● **Given passage**:
+--
GALLERY: The puck stops here

TIMMINS - Will it be Alex Chandler and Braddock Baalerud, Chandler and Michael Tooker, Chandler and Todd Sherwood, or some combination of Baalerud, Tooker and Sherwood?

The Eskimos goaltending picture for the 2014-15 Northern Ontario Junior ‘A’ Hockey League season should begin to come into focus this weekend with a pair of exhibition games against the Gold Miners — Friday night at the Joe Mavrinac Community Complex in Kirkland Lake and Saturday night at the Jus Jordan Arena in Iroquois Falls.

Game time for both exhibition tilts is 7:30 p.m.

“We are going to give them all equal opportunity here to get the ice time in games,” said Eskimos coach and general manager Paul Gagne.

“It makes it a lot easier to evaluate, because there is pressure. We will see how they communicate with the other players on the ice, with their defence, and how they stop the puck.

“It is a different point of view when they are out there in a game situation.”

The Eskimos signed Chandler, who spent the 2013-14 NOJHL season with the Espanola Rivermen, prior to the start of the team’s tryout camp earlier this month.

The 20-year-old Scarborough native got off to a fast start with the Rivermen, but suffered a knee injury and missed the rest of the season.
+--
● **Available records**:
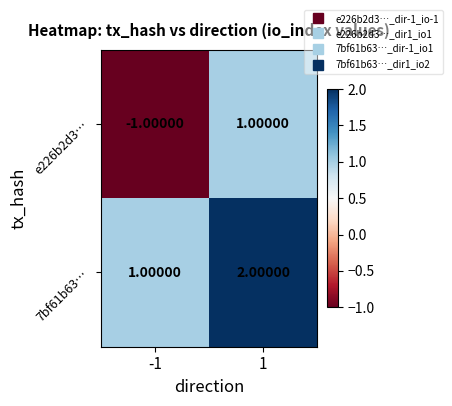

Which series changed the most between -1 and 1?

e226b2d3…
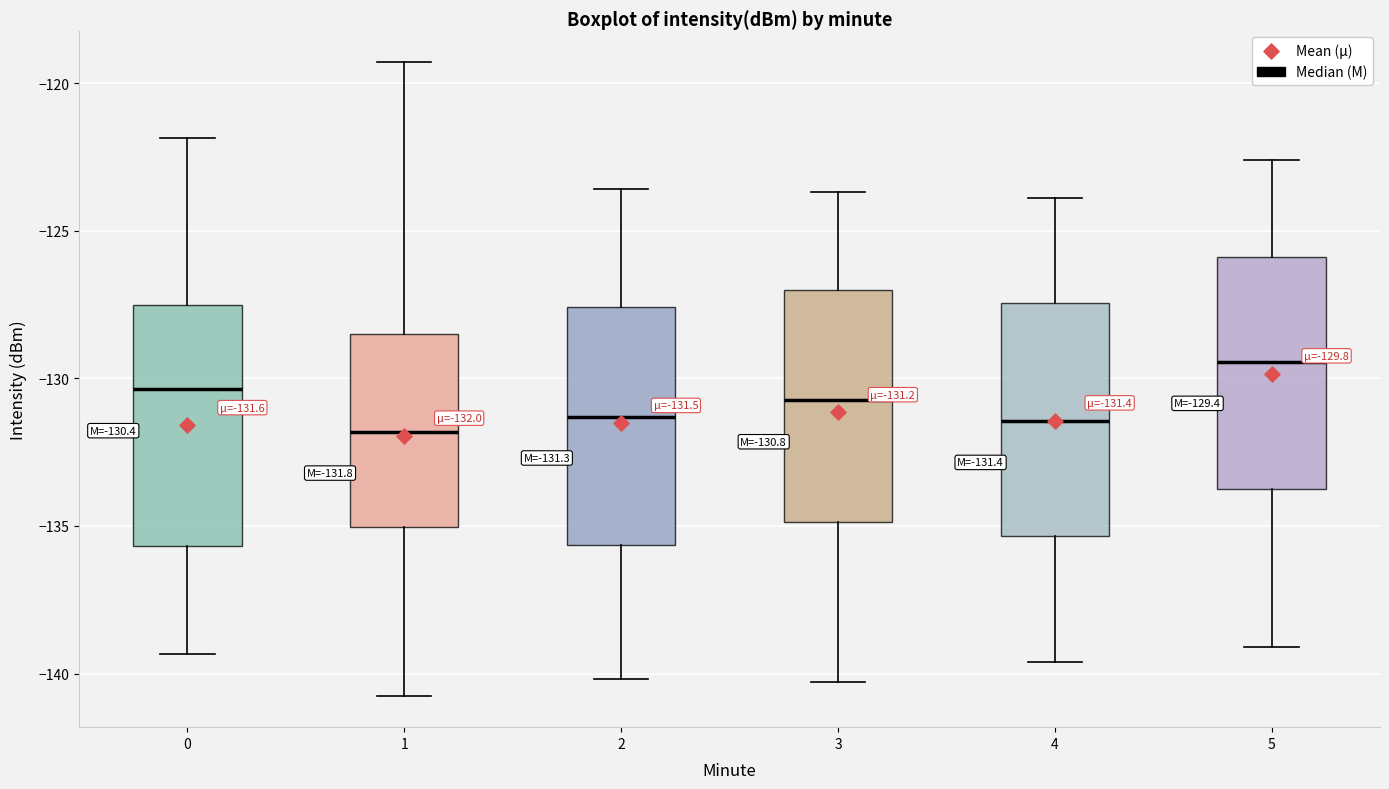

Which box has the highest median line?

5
+--
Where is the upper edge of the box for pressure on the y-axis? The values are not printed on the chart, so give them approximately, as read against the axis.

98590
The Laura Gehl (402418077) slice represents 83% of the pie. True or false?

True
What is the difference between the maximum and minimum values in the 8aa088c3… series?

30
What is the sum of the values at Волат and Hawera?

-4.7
+--
● **Questions on the material**:
A – In the rows, starting with the line that contains "Where is the" and going on through the line that contains "The Laura Gehl", swap "slice" for "wedge" and leave everything else the same.
B – Proceed with the Eskimos goaltending article, picking up after its last sentence.
The hockey article and the rows are unrelated to each other.

● **Answers to the exercise**:
A –
Where is the upper edge of the box for pressure on the y-axis? The values are not printed on the chart, so give them approximately, as read against the axis.

98590
The Laura Gehl (402418077) wedge represents 83% of the pie. True or false?

B –
Baalerud, a 17-year-old Detroit native who played for the Bracebridge Phantoms, of the Greater Metro Hockey League, last season, has been with the Eskimos since the start of the four-day tryout camp.

Tooker, a 20-year-old Rumson, N.J., native who sent the 2013-14 campaign with the Central Wisconsin Saints , of the Minnesota Junior Hockey League, joined the Eskimos for the start of the team’s main camp on Tuesday night.

Sherwood, who played Midget AAA in Barrie during the 2013-14 season, arrived in camp on Wednesday night.

Two of the best players on the ice for Day 2 of the Eskimos training camp at the Whitney Arena will likely not see any action in the weekend exhibition games.

Iroquois Falls natives Ryan Kujawinski (Kingston Frontenacs) and Brody Silk (Sudbury Wolves) were just out getting a little extra ice time before heading out to their Ontario Hockey League training camps.

“They have permission to skate forms, but I doubt it very much,” Gagne said, with a chuckle, when asked if either forward would be on the ice either Friday, or Saturday.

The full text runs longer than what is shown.